**Records supplied:**
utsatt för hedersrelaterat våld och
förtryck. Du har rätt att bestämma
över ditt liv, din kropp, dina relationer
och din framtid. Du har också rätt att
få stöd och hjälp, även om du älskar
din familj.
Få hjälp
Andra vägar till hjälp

**What you will do:** Line by line, repeat everything in the records verbatim.

**Response for this exercise:**
utsatt för hedersrelaterat våld och
förtryck. Du har rätt att bestämma
över ditt liv, din kropp, dina relationer
och din framtid. Du har också rätt att
få stöd och hjälp, även om du älskar
din familj.
Få hjälp
Andra vägar till hjälp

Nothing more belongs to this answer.